Settlements in Ukraine’s northeastern Kharkiv Oblast suffer from daily Russian attacks due to their proximity to the front line and the border with Russia.

Read also: After 10 years of war, Krasnohorivka in new danger as Russia advances in the east

Ukrainian military denies Russia gained foothold in Robotyne

Russian forces did not manage to gain a foothold in the front-line village of Robotyne in Zaporizhzhia Oblast, Ukraine's Southern Forces said on April 10, denying earlier claims by a regional official.

The village of Robotyne, which lies some 15 kilometers (nine miles) south of Orikhiv and 70 kilometers (43.5 miles) southeast of Zaporizhzhia, was liberated by Ukraine during its counteroffensive in the summer of 2023 and has been on the front line since.

Recent weeks saw an escalation of hostilities in the sector, with the Ukrainian military saying that the situation was "in flux" but not critical.

Serhii Lyshenko, a member of the Zaporizhzhia oblast council, said on air on Espresso TV on April 9 that Russian forces managed to break into Robotyne and that fighting continued within the village itself. The Ukrainian Telegram monitoring channel DeepState also claimed that Russian troops gained a foothold in the settlement.

"In the area held by the 65th Mechanized Brigade, which defends Robotyne, there are indeed regular clashes with enemy sabotage groups," the military reported on Telegram.

Russian units reportedly entered the village and tried to gain a foothold there "but had no success," the Southern Forces stressed.

"Our forces repel enemy attacks with artillery on the approach toward Robotyne, and soldiers of the 65th Brigade and adjacent units destroy scattered enemy groups with drones and mortars," the statement read.

"Today, the settlement is held by Ukrainian defense forces."

Robotyne sits by the main road toward Russian-occupied Tokmak and further to occupied Melitopol, one of the key logistic hubs for Russian forces in southern Ukraine.

Moscow has been intensifying offensive operations along the front in the past months as Ukraine faces ammunition shortages, compounded by the delays in U.S. aid.

Read also: Zelensky: If Trump’s plan to stop war is to give up our territory, then it is primitive

UK government, BAE Systems sign agreements to repair equipment in Ukraine

The British government and BAE Systems, the U.K.'s largest arms company, announced on April 10 that they had signed agreements to support Ukraine's defense industry.

Ukraine aims to further invest in domestic arms production amid growing uncertainty about the supply of weapons from partners abroad.

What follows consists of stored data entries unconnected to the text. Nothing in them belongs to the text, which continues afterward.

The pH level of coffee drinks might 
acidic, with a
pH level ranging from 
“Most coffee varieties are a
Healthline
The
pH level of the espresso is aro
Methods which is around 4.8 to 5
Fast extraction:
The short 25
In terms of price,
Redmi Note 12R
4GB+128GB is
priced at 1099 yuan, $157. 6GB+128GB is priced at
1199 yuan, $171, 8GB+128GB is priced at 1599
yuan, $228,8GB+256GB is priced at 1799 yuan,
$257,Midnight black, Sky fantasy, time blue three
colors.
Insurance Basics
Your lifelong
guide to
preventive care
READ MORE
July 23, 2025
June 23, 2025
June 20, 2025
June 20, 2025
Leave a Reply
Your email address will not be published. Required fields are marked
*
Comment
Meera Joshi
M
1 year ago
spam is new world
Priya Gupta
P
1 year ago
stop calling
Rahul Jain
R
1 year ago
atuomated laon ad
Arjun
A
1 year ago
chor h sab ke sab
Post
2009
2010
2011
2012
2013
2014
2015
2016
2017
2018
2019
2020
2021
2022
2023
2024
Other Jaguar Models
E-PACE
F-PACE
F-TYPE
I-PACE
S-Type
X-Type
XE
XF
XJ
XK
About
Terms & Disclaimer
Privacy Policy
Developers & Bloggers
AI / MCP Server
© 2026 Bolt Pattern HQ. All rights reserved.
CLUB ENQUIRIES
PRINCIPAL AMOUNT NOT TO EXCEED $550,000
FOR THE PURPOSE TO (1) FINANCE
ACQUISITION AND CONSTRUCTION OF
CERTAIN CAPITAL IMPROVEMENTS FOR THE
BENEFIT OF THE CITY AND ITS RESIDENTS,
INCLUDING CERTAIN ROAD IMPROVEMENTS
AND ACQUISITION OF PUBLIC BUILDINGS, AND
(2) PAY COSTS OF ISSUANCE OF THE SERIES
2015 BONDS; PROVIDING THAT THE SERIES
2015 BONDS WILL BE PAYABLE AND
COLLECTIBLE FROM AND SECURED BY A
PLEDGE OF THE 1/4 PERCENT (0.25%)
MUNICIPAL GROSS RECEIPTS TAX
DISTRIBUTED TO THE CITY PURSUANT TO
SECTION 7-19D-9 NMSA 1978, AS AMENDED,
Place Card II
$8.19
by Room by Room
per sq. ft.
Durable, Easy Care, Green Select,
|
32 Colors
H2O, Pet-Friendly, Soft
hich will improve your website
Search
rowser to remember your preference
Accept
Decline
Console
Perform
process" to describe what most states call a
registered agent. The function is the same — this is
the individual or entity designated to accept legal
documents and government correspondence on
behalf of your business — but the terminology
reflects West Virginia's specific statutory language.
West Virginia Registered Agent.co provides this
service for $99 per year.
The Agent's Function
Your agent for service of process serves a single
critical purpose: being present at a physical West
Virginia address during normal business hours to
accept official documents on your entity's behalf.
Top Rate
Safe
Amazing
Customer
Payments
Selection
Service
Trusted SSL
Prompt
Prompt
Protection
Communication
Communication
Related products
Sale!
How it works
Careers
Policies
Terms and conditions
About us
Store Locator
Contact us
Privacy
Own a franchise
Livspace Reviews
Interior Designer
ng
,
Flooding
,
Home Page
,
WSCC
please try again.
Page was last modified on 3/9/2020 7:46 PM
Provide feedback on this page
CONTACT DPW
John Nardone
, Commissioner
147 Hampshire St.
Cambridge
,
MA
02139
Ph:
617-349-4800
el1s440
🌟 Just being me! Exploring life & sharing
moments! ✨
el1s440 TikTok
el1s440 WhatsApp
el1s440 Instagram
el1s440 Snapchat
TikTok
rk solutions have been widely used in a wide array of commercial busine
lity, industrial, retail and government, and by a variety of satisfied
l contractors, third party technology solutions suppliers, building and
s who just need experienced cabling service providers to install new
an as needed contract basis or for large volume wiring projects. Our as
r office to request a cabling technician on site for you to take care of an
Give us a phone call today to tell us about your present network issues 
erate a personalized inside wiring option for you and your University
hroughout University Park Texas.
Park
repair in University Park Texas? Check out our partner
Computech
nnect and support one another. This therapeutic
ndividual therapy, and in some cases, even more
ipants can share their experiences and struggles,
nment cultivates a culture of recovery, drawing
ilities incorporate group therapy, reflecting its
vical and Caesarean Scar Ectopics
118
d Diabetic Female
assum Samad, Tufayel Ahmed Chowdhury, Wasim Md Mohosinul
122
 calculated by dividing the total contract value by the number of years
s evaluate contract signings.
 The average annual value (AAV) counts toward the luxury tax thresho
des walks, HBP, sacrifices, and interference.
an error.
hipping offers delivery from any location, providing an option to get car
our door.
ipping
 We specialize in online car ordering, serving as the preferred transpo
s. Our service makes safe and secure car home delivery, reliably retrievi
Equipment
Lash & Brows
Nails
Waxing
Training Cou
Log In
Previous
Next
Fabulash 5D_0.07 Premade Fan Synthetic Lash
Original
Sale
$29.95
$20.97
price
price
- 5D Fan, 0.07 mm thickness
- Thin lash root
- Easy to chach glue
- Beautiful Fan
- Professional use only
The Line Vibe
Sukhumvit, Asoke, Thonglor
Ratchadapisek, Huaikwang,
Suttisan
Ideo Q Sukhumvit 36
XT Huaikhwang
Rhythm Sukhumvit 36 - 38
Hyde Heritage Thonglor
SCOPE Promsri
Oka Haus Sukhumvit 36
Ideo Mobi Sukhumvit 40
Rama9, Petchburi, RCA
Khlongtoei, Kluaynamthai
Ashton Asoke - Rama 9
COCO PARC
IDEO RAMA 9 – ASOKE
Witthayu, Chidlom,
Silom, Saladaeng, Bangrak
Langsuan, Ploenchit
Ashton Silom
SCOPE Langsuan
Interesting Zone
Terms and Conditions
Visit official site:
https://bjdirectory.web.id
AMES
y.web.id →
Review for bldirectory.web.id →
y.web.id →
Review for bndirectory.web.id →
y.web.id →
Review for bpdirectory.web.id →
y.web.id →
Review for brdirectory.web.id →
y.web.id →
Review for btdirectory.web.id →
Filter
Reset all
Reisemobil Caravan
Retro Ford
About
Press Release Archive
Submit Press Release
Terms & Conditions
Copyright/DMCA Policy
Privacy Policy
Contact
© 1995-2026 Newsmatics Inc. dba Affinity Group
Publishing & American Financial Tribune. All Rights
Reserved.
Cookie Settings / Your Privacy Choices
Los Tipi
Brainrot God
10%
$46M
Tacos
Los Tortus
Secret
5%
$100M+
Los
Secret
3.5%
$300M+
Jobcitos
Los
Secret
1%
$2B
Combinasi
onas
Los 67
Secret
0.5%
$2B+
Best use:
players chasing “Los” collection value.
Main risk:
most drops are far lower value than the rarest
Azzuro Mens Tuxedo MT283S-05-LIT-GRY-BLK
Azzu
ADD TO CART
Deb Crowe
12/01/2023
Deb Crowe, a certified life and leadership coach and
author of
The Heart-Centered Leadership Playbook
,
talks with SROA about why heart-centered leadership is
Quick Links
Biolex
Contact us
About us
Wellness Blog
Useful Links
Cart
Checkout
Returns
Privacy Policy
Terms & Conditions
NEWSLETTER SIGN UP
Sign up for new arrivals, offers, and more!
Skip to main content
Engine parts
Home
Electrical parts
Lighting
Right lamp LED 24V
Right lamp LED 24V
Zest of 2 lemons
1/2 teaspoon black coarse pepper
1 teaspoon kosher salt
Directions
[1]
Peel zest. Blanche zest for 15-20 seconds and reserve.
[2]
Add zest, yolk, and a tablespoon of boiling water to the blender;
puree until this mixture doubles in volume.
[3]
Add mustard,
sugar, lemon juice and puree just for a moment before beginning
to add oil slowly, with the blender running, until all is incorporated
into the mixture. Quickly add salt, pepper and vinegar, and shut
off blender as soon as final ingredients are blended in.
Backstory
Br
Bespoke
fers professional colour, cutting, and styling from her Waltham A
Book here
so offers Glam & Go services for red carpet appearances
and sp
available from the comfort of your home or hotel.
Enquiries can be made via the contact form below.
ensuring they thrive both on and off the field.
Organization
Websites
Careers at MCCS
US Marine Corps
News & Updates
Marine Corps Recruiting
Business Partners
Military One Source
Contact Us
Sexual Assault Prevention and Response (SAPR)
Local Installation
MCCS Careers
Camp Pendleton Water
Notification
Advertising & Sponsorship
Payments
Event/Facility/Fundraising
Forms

The U.K. government signed an agreement with the Ukrainian government to encourage defense industry cooperation and support joint projects between British and Ukrainian companies.

The signing took place in Kyiv during the U.K's largest-ever trade mission to Ukraine. A delegation of 29 British defense companies was present at the signing, together with representatives from 70 Ukrainian defense companies.

During the trade mission, BAE Systems signed an agreement with the U.K. government for the maintenance, repair, and overhaul services in Ukraine of the L119 light gun, a 105 mm howitzer.

The agreement provides a framework for other BAE-produced weapons to be repaired and maintained in Ukraine, Gabby Costigan, BAE Systems' group managing director for business development, told reporters in Kyiv.

As well as the L119, the Ukrainian Armed Forces currently use 17 different types of weapons and equipment made by BAE Systems, such as Challenger tanks and Bradley armored vehicles.